Top of Source records

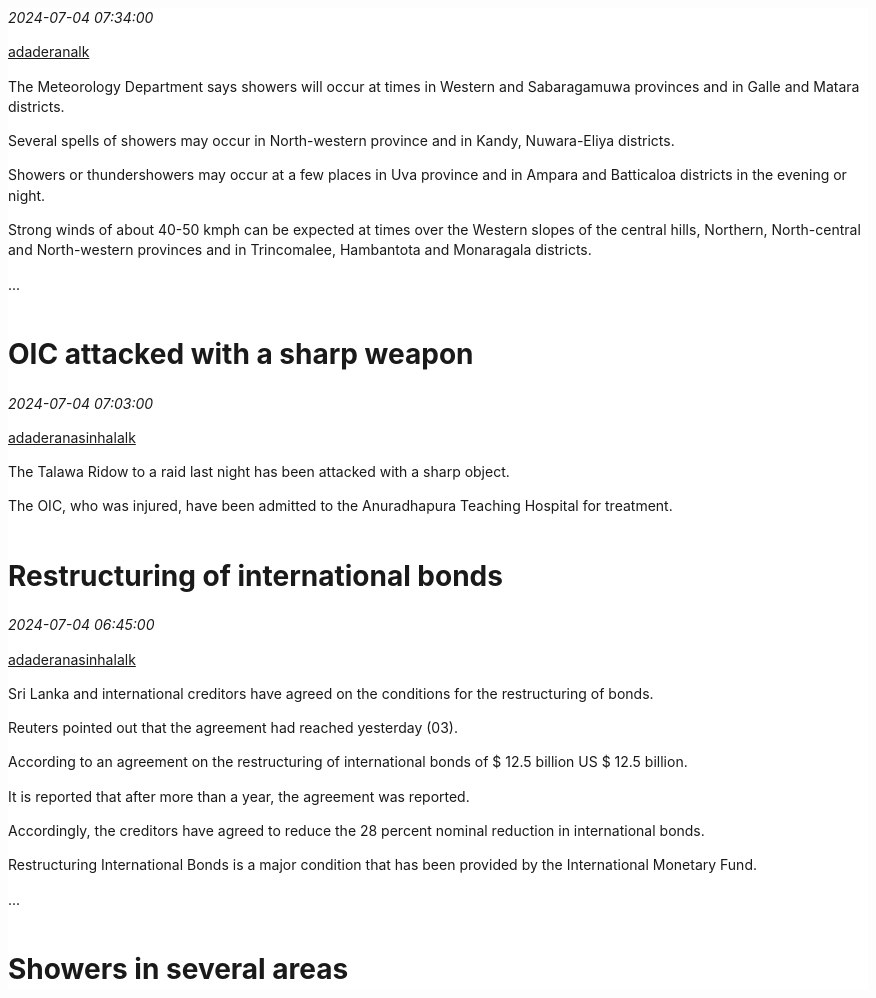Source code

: *2024-07-04 07:34:00*

[adaderanalk](https://www.adaderana.lk/news/100279/several-spells-of-showers-expected-in-parts-of-the-island)

The Meteorology Department says showers will occur at times in Western and Sabaragamuwa provinces and in Galle and Matara districts.

Several spells of showers may occur in North-western province and in Kandy, Nuwara-Eliya districts.

Showers or thundershowers may occur at a few places in Uva province and in Ampara and Batticaloa districts in the evening or night.

Strong winds of about 40-50 kmph can be expected at times over the Western slopes of the central hills, Northern, North-central and North-western provinces and in Trincomalee, Hambantota and Monaragala districts.

...



# OIC attacked with a sharp weapon

*2024-07-04 07:03:00*

[adaderanasinhalalk](http://sinhala.adaderana.lk/news/198464)

The Talawa Ridow to a raid last night has been attacked with a sharp object.

The OIC, who was injured, have been admitted to the Anuradhapura Teaching Hospital for treatment.



# Restructuring of international bonds

*2024-07-04 06:45:00*

[adaderanasinhalalk](http://sinhala.adaderana.lk/news/198463)

Sri Lanka and international creditors have agreed on the conditions for the restructuring of bonds.

Reuters pointed out that the agreement had reached yesterday (03).

According to an agreement on the restructuring of international bonds of $ 12.5 billion US $ 12.5 billion.

It is reported that after more than a year, the agreement was reported.

Accordingly, the creditors have agreed to reduce the 28 percent nominal reduction in international bonds.

Restructuring International Bonds is a major condition that has been provided by the International Monetary Fund.

...



# Showers in several areas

Bottom of Source records

**Exercise instructions:** Keep both end lines and retype everything in the records above from the line containing "According to an" through the line containing "Accordingly, the creditors", exactly, with nothing else.

**Solved exercise:**
According to an agreement on the restructuring of international bonds of $ 12.5 billion US $ 12.5 billion.

It is reported that after more than a year, the agreement was reported.

Accordingly, the creditors have agreed to reduce the 28 percent nominal reduction in international bonds.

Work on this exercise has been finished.